Without sight of your code, I can only flag a few pointers which may or may not be of help...

Instead of manually stepping through the code, let it free run but slow stepping right down to perhaps 1s per step. Then, while running, click and hold the pushbutton throughout the complete simulation cycle and observe the holding variable. It visibly should go from 1 to 0 with the button held down (click-hold with the mouse) with the conditions you describe, and back to 1 when re-read without the button pushed. I do find that simulation has display persistence, but initialising values within the routine ensure you're always getting what you expect - as would be required in the compiled code by way of good practice.

Second thought would be to try another button/switch, in-case there's a possible problem with the particular button component - albeit unlikely.

Third would be to ensure the button port bit is dedicated to the button as a simple logical input.

Fourth would be to check that you haven't inadvertently masked out the port bit when readiing the button bit status.
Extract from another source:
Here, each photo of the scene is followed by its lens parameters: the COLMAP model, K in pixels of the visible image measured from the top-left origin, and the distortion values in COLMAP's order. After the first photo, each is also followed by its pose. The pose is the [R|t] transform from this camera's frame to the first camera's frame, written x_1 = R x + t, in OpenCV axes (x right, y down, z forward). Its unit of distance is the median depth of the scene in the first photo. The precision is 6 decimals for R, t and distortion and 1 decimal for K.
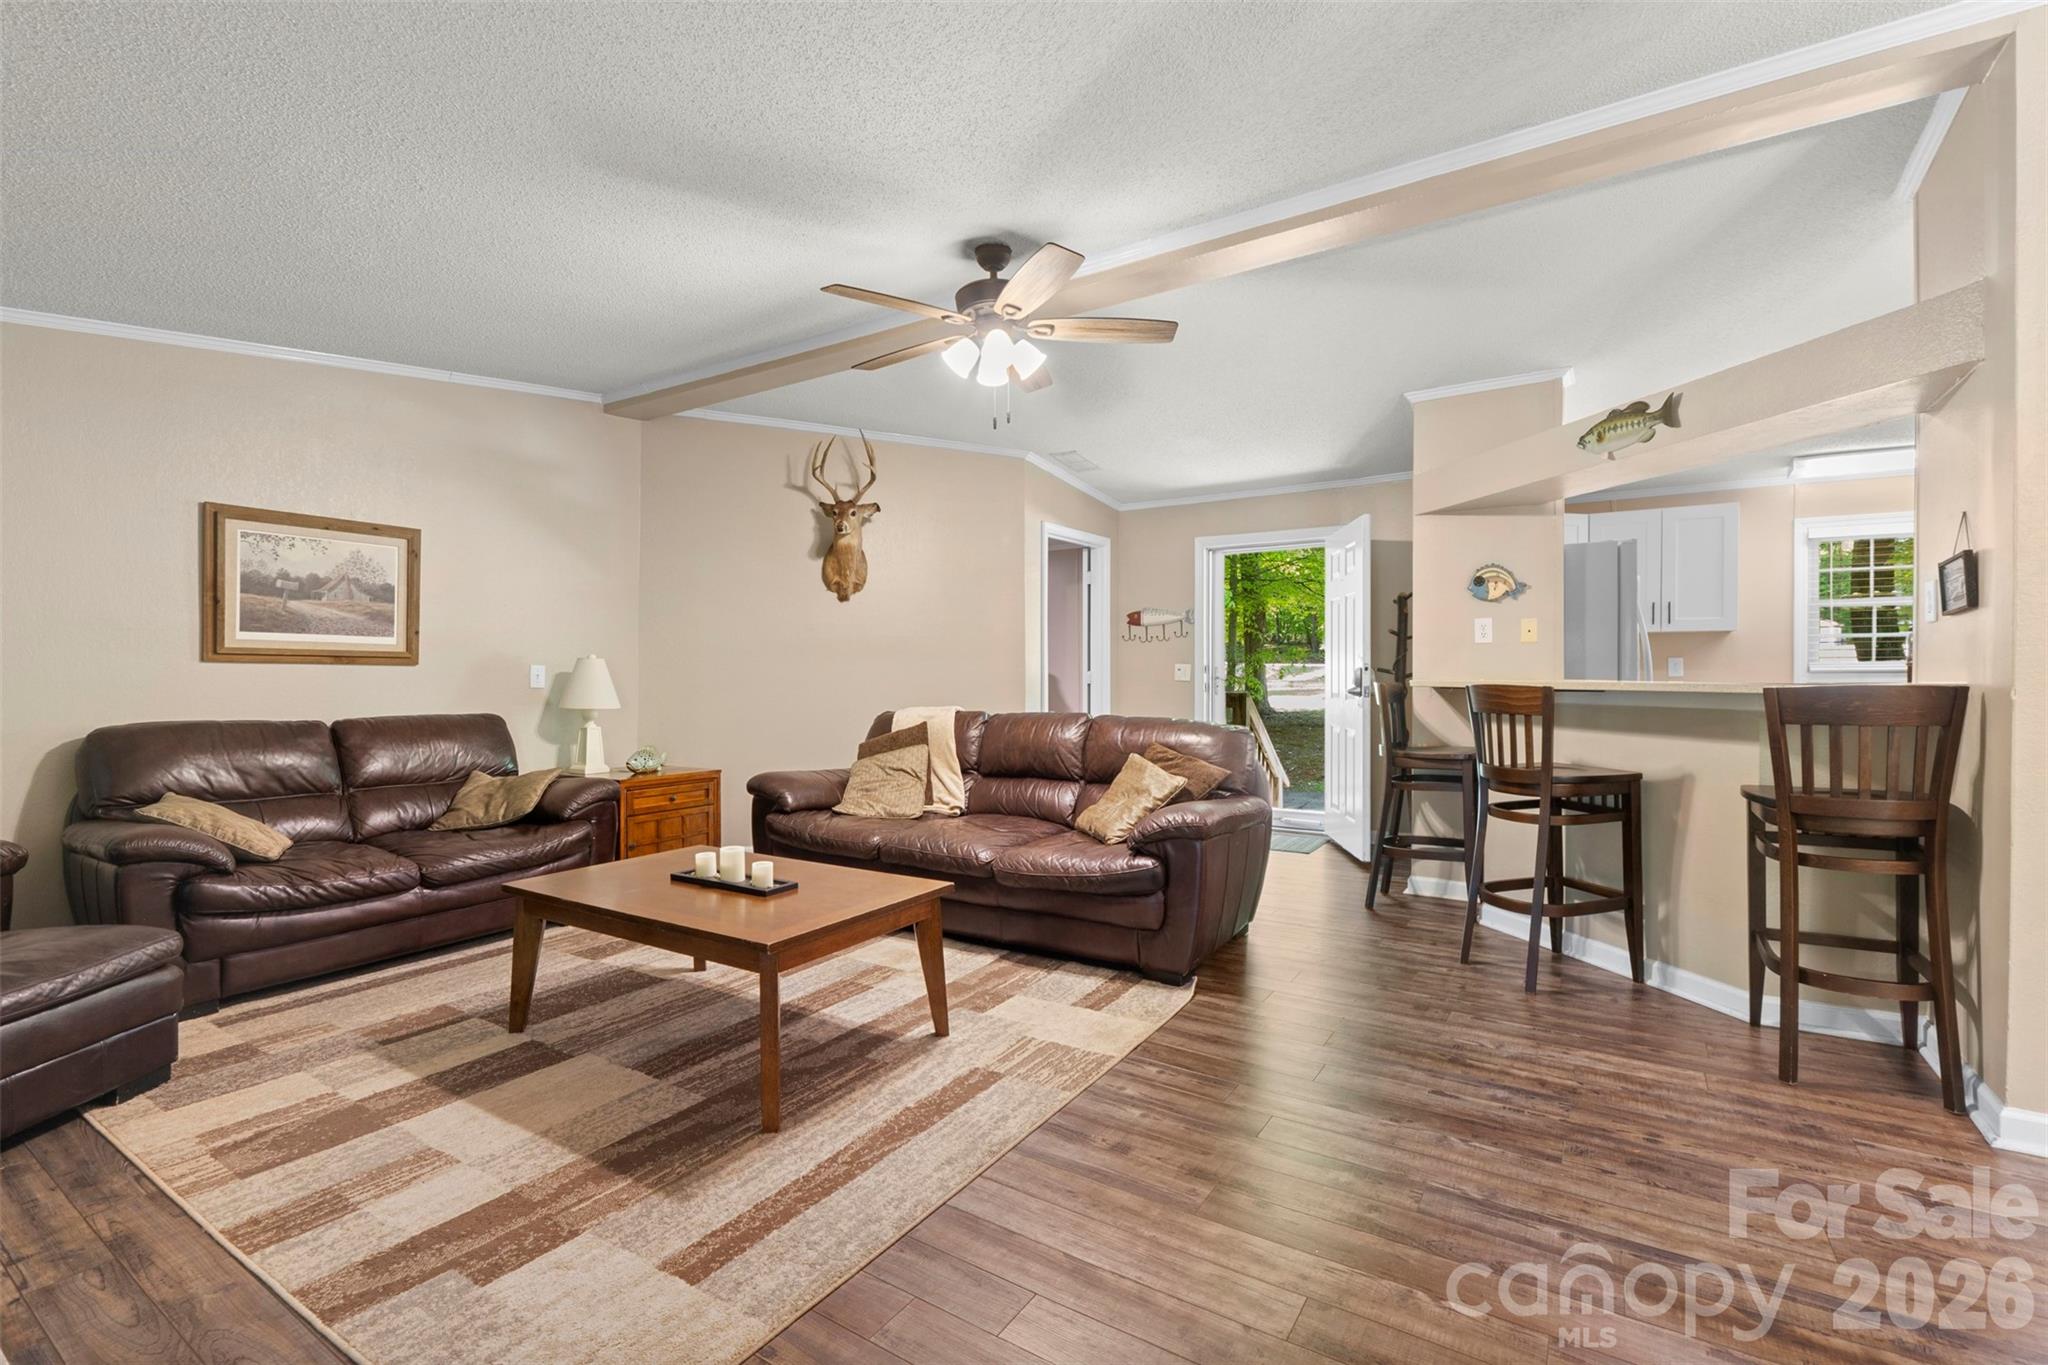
lens RADIAL K [[919.1, 0, 1023.3], [0, 919.1, 673.4], [0, 0, 1]] dist [-0.005900, -0.000752]
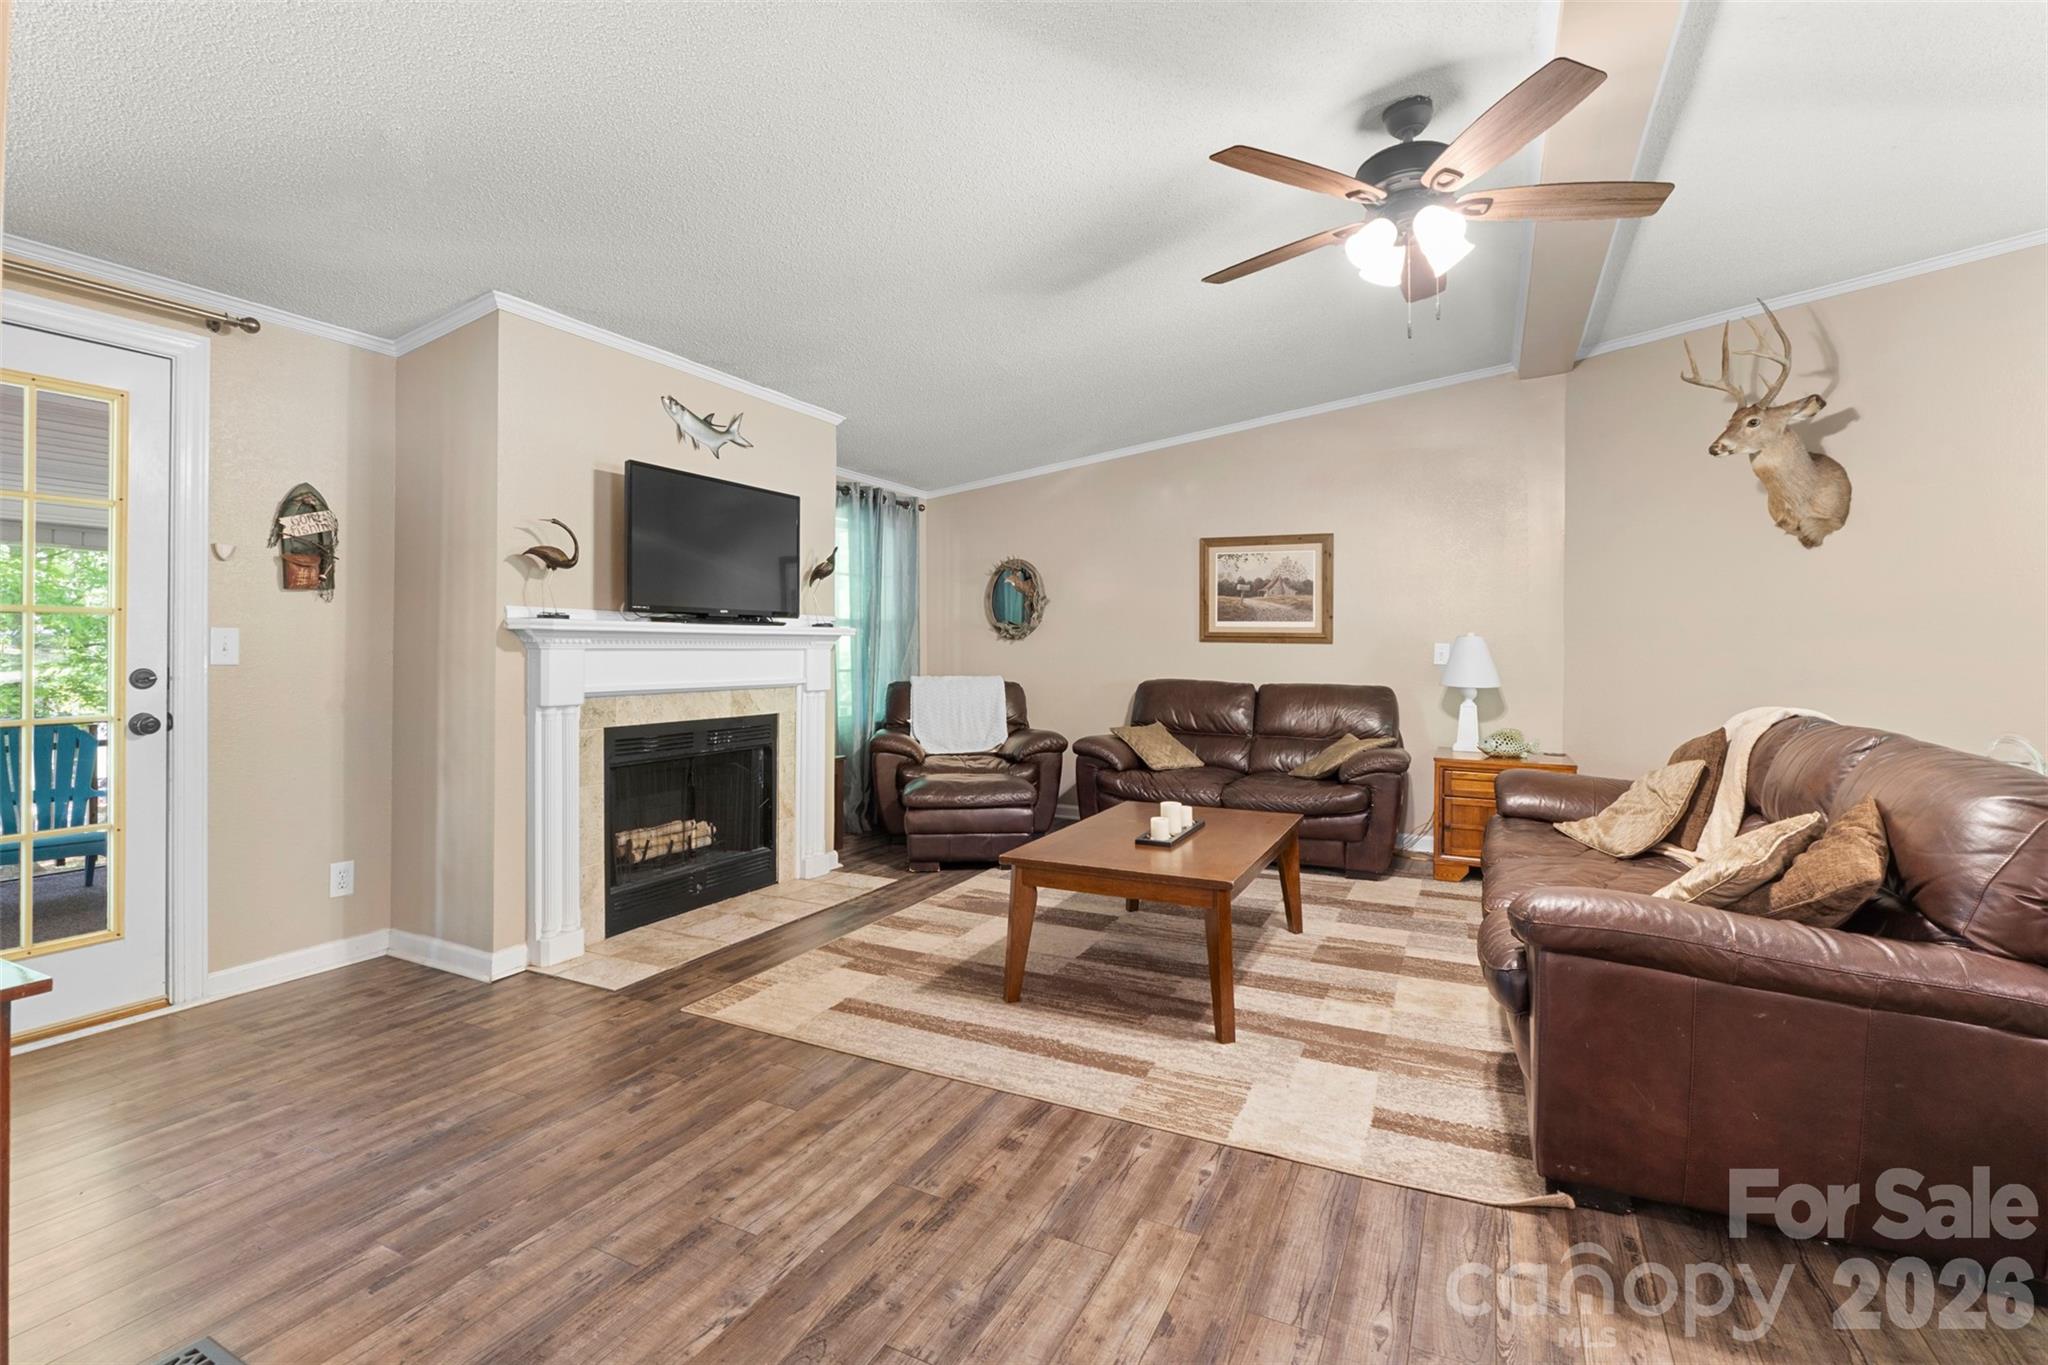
lens RADIAL K [[919.1, 0, 1003.4], [0, 919.1, 643.6], [0, 0, 1]] dist [-0.005900, -0.000752]
pose [[0.099878, -0.000657, -0.994999, 0.744319], [-0.006946, 0.999975, -0.001358, -0.006326], [0.994975, 0.007047, 0.099871, 0.622478]]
This may all seem very obvious but I've used dozens of buttons and indicators dynamically in very complex simulations with professional code, and have never encountered such issues when plenty of time is allowed for graphics to be updated in simulations. I can only think it's likely an issue with the routine or something more unique/obscure that can only be analysed/advised with sight of an example project you're having problems with.

If you were able to post your code, someone will surely help to identify your problem.